**** Selected extract
Publication Entry

[Back]

Diploma and Master Theses (authored and supervised):

A. Heinisch:
"Selection and Hardware-Implementation of an Efficient Consensus Algorithm for a Mesochronous System";
Supervisor: T. Polzer, A. Steininger; Technische Informatik, 2015; final examination: 2015-01-15.

English abstract:

This thesis explores the possibility of using a consensus algorithm to replace the traditional,
triple modular redundancy scheme for fault tolerance. We start with the presentation of state of
the art fault tolerance mechanisms and discuss the advantages and drawbacks of TMR systems.
To be able to compare these mechanisms to our approach, we outline the basics of distributed
algorithms and discuss different consensus algorithms found in literature. Based on this theoretical
background a reduction of TMR and replica determinism to consensus has been created.
A theoretical evaluation of the well known Exponential Information Gathering protocol, the
Phase King protocol and the Phase Queen protocol as well as modifications of these protocols to
implement them directly in hardware is given. The theoretical results are analyzed in detail and
augmented by results from fault injection experiments performed using a software simulator. As
the simulator was specifically tailored to incorporate the properties of the target platform, we
were able to evaluate their fitness for direct hardware implementation solely based on the simulation
results. As the fault injection experiments were designed to violate the fault hypothesis in
some cases, the degradation properties of the algorithms could also be analyzed.
The Phase King and the Exponential Information Gathering protocol were implemented on
a Field Programmable Gate Array (FPGA) network. To circumvent the single shared clock tree
in synchronous systems which introduces a single point of failure we decided to implement the
system based on a mesochronous clocking system, namely the Distributed Algorithms for Robust
Tick-Synchronization (DARTS) protocol and a fully parametrizable communication buffer
supporting metastability free communication in this setting. The implementation of these two illustrate
that Byzantine fault tolerance using distributed algorithms is achievable in VLSI circuits.
********
— Task —
Can you carry on the thesis abstract above on hardware consensus algorithms, picking up after its last sentence?
**** Excerpted records
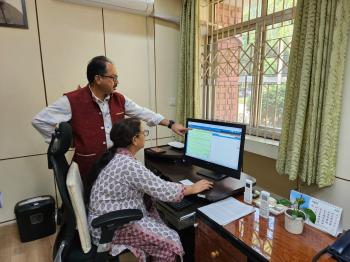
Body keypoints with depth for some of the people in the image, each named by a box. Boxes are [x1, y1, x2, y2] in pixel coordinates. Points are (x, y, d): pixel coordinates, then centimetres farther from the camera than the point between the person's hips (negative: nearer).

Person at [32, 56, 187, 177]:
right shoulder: (72, 101, -14)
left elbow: (144, 113, 6)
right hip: (89, 170, -4)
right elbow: (39, 121, -8)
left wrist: (171, 124, 5)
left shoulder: (119, 99, 1)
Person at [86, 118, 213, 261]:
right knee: (171, 240, -5)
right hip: (111, 227, -9)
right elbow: (163, 190, -22)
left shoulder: (115, 155, 2)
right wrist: (193, 188, -9)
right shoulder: (129, 165, -27)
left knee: (163, 218, 12)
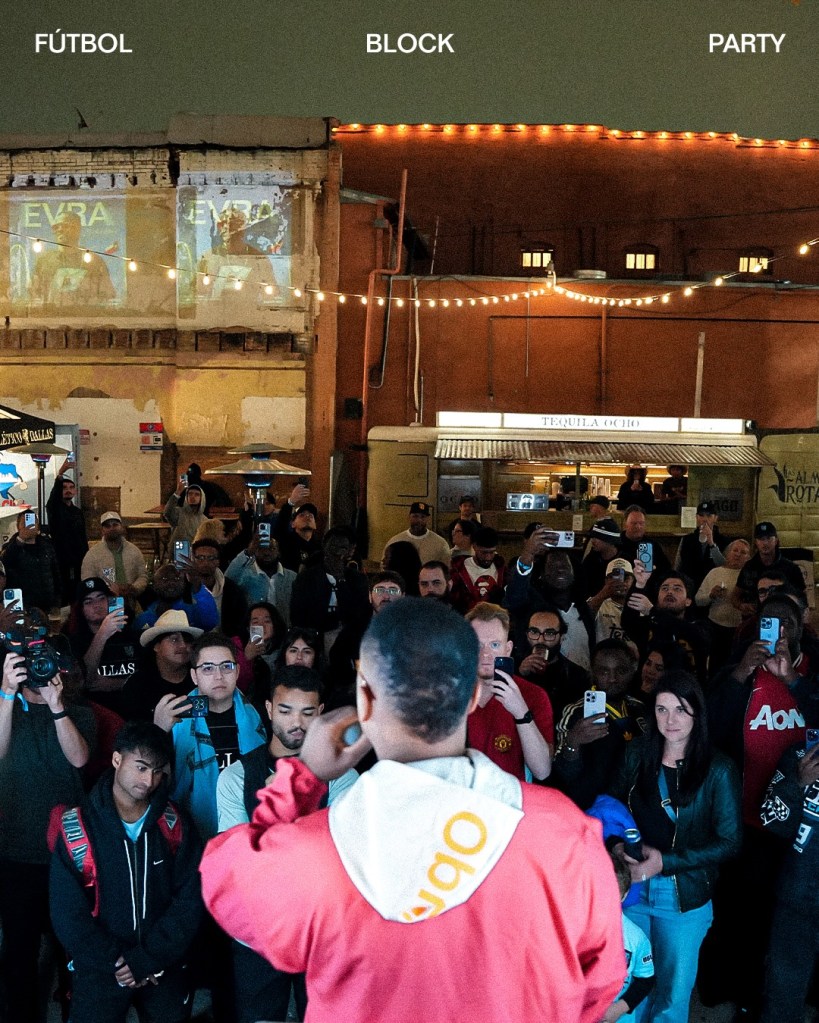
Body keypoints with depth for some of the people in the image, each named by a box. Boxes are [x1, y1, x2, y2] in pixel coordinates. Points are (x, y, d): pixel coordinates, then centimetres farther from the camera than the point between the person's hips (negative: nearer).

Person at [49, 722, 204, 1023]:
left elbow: (190, 899, -7)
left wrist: (148, 960, -13)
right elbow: (68, 914, -10)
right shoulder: (77, 829, -11)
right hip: (98, 970, -2)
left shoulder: (174, 824, -5)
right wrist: (116, 963, -12)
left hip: (165, 967, 2)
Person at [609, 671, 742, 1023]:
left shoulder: (718, 769, -12)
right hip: (631, 888, 2)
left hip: (684, 898, -2)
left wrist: (665, 862, -17)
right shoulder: (637, 753, -4)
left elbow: (729, 841, -10)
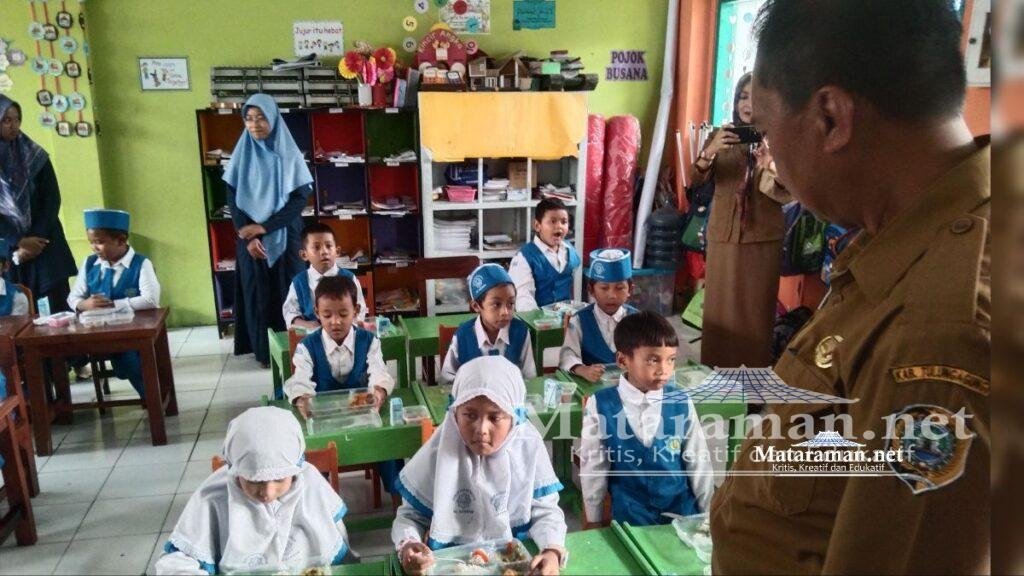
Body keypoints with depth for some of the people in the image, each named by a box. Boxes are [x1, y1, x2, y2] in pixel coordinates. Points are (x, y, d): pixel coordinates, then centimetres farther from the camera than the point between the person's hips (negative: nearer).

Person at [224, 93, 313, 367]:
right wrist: (249, 236, -12)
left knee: (287, 290, 1)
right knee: (257, 292, 6)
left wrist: (264, 227, -16)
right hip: (250, 238, 2)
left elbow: (301, 197, -9)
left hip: (285, 237, -2)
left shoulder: (289, 154, -4)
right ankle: (264, 351, 16)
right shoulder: (241, 155, 3)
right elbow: (232, 199, 1)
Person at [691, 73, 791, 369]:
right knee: (720, 307, 5)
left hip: (764, 238, -1)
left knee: (757, 309, 5)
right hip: (723, 235, 1)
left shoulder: (778, 139, -1)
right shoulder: (721, 135, 2)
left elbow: (787, 195, -7)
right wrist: (710, 152, -28)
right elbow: (695, 181, -9)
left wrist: (767, 167, -26)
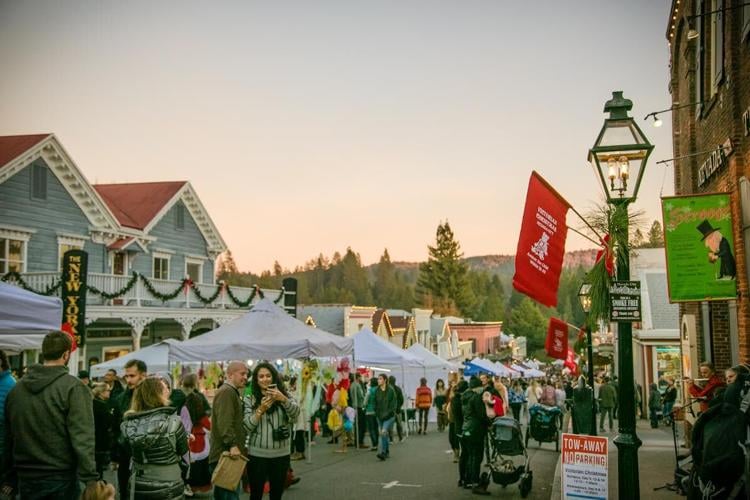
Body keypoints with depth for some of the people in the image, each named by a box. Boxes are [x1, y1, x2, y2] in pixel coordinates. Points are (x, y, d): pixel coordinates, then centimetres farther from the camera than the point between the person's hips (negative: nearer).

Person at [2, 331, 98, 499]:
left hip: (26, 479, 5)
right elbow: (82, 439, -20)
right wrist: (91, 482, -21)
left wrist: (9, 478, 19)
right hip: (61, 479, -5)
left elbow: (8, 438, 11)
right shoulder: (74, 387, -13)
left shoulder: (16, 388, 6)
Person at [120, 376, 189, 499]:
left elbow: (127, 450, 8)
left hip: (139, 488, 3)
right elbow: (183, 450, -3)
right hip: (168, 488, -3)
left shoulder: (127, 425, -9)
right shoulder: (173, 421, -18)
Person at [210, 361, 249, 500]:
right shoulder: (226, 392, -13)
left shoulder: (233, 392, 22)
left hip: (228, 453, 11)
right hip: (226, 454, -11)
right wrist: (232, 445, -30)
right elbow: (224, 423, -24)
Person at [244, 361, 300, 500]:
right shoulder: (250, 400, 1)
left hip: (281, 455, 2)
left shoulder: (284, 395, 4)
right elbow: (246, 427, -6)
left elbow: (296, 413, -14)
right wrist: (260, 410, -20)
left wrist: (283, 399, -32)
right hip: (257, 455, -1)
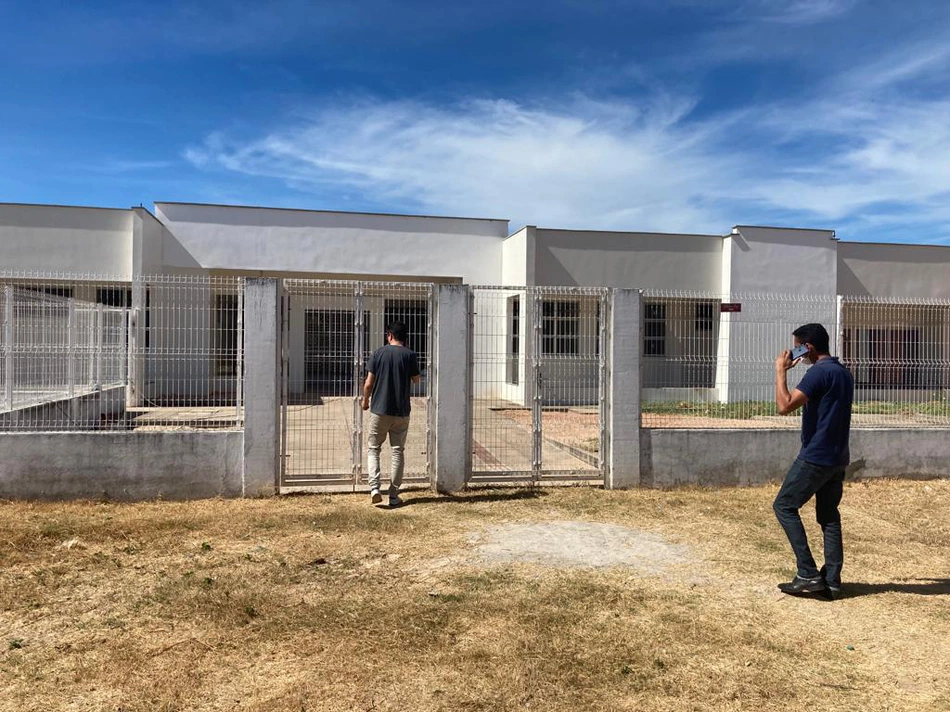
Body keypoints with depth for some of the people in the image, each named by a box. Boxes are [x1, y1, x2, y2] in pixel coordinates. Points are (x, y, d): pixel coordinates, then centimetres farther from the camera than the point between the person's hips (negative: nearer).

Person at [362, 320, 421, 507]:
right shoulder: (410, 355, -4)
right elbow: (416, 380, 8)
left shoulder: (378, 353, -4)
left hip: (379, 409, 0)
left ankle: (374, 488, -6)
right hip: (401, 411, 1)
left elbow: (369, 383, -4)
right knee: (398, 452, 9)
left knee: (374, 449, 12)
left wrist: (365, 401, 13)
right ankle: (394, 495, 11)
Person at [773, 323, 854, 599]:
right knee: (829, 515, 12)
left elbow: (785, 406, -23)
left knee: (784, 506, 1)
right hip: (838, 457, 9)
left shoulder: (819, 372, -17)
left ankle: (808, 574, -1)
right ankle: (831, 581, 13)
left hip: (816, 457, -9)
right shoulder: (843, 372, 13)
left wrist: (781, 371, -15)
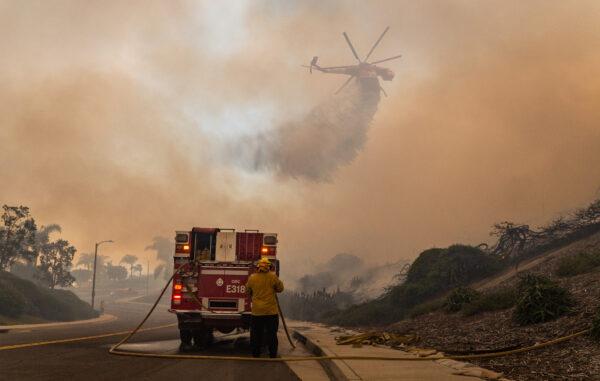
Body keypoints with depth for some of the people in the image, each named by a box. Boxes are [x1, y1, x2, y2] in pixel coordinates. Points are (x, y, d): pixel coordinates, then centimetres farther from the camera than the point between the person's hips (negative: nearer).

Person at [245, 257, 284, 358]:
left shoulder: (252, 277, -2)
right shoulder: (272, 276, -7)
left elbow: (248, 291, 11)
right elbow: (280, 288, 4)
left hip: (257, 312, 1)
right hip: (271, 312, -1)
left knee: (256, 335, 10)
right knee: (272, 335, 7)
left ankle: (256, 355, 15)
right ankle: (272, 355, 11)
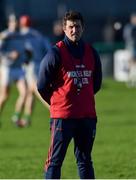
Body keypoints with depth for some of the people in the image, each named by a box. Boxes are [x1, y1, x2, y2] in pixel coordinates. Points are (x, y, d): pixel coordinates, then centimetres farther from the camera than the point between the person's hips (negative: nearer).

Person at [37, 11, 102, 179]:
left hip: (87, 115, 5)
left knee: (85, 160, 11)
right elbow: (42, 86, -2)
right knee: (55, 161, -4)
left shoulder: (91, 53, 9)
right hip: (62, 116, -5)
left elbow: (96, 83, 21)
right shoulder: (56, 53, -7)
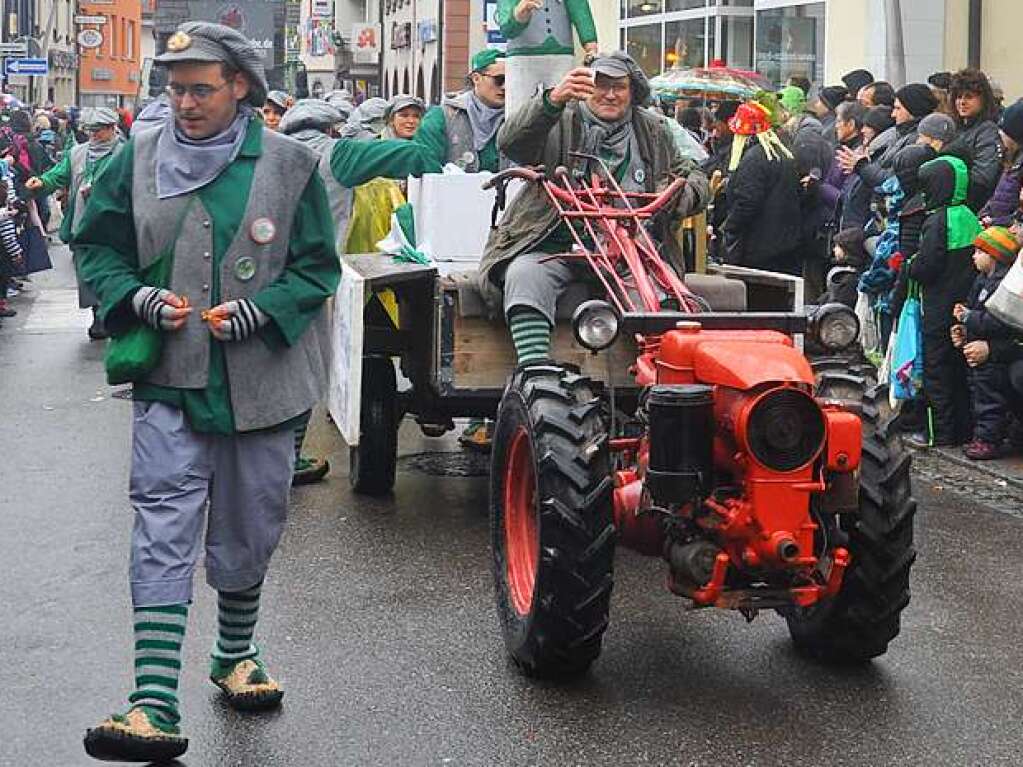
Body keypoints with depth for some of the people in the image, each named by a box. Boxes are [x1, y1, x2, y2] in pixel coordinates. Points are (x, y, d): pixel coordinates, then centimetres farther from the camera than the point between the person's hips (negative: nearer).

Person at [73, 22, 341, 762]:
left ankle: (236, 654, 40)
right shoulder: (139, 159, 2)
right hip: (170, 378, 0)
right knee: (164, 529, -11)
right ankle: (154, 705, -16)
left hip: (259, 381, 1)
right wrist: (139, 298, -9)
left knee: (248, 532, 14)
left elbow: (318, 265, 1)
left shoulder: (288, 163, -2)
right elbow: (96, 246, 9)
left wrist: (258, 311, -14)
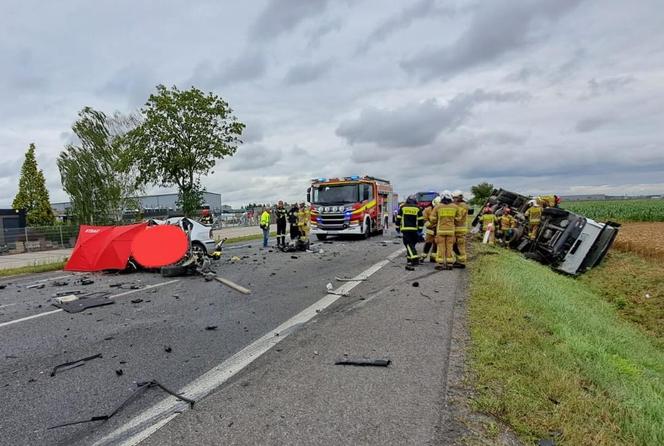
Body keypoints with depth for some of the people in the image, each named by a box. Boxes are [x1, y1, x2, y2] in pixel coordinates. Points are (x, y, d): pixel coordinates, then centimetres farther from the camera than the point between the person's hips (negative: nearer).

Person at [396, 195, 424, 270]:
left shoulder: (402, 208, 4)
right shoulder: (417, 209, 5)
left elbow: (398, 218, 4)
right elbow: (420, 220, 3)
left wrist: (398, 227, 12)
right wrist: (420, 229, 9)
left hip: (405, 229, -2)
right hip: (414, 229, 2)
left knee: (409, 244, -5)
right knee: (411, 244, 15)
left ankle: (415, 258, -21)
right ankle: (409, 260, 21)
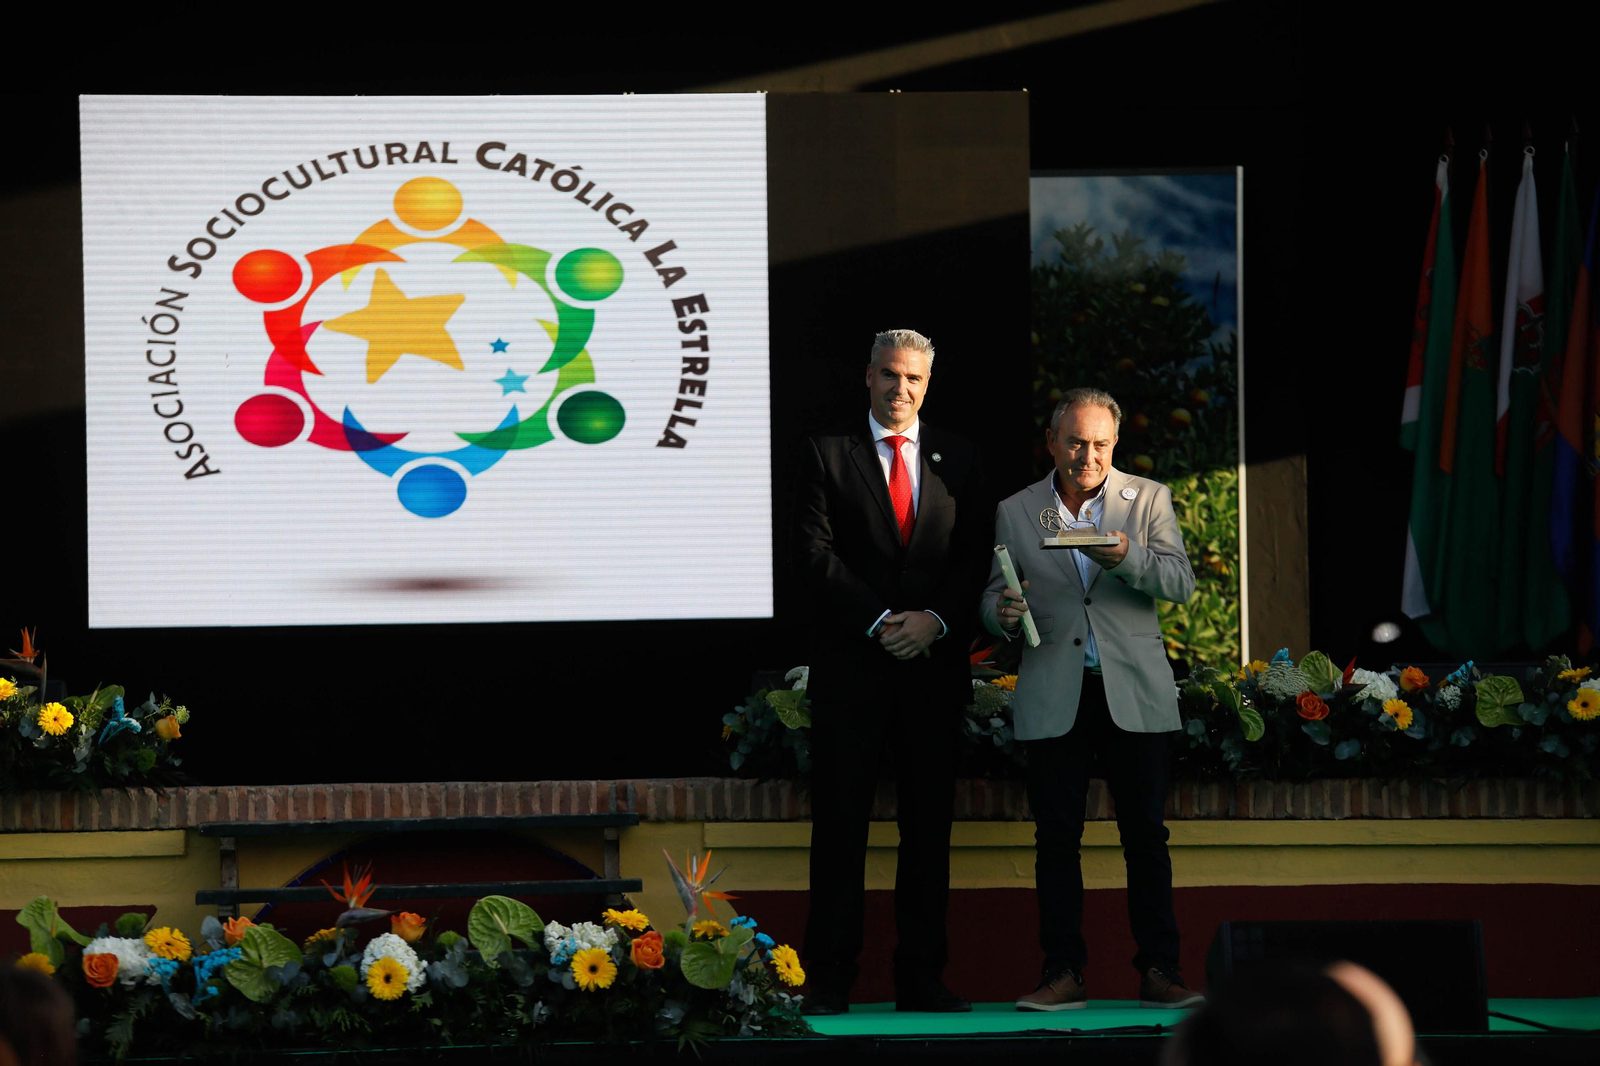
********
— Response —
German abstract:

Diese Arbeit analysiert die Möglichkeit die traditionellen, dreifach redundanten Fehlertoleranzmechanismen
durch Konsensus-Implementierungen zu ersetzen. Nach einem Überblick über
gängige Fehlertoleranzansätze und einer Erörterung der Probleme bei der Verwendung von Triple
Modular Redundancy und Replikadeterminismus werden das Consensus Problem und die
zugrundeliegenden Modelle erörtert. Anhand der theoretischen Modelle werden verwandte Probleme
wie Byzantine Agreement und Reliable Broadcast vorgestellt und eine Reduktion von
Agreement mit TMR und Replikadeterminismus zu Consensus präsentiert.
Eine theoretische Analyse bekannter Konsensusprotokolle, nämlich des Exponential Information
Gathering, des Phase King und des Phase Queen Algorithmus, sowie deren für hardware
Implementierung modifizierte Versionen, wird durchgeführt. Die theoretischen Eigenschaften
der Protokolle werden im Detail analysiert und mit zusätzlichen Daten aus Fehlerinjektions-
Simulationen erweitert. Diese Zusatzinformationen ermöglichen Einblicke in das Verhalten der
Protokolle, wenn diese außerhalb der festgelegten Spezifikation ausgeführt werden.
Das Phase King Protokoll und das Exponential Information Gathering Protokoll werden auf
einem Field Programmable Gate Array (FPGA) Netzwerk implementiert. Da ein einzelner Clock
Tree, wie er in synchronen Systemen gängig ist, ein gewaltiges Fehlerpotenzial aufweist, wurde
zugunsten einer Implementierung mittels verteiltem System entschieden. Dies wurde durch Zuhilfenahme
des Distributed Algorithms for Robust Tick-Synchronization (DARTS) Protokolls
und eines parametrisierbaren Kommunikatonsbuffers, der metastabilitätsfreie Kommunikation
in dieser Konfiguration erlaubt, erreicht. Die Implementierung dieser zwei Protokolle zeigt, dass
verteilte Algorithmen dafür geeignet sind, ein byzantinisch fehlertolerantes Hardwaresystem zu
entwickeln.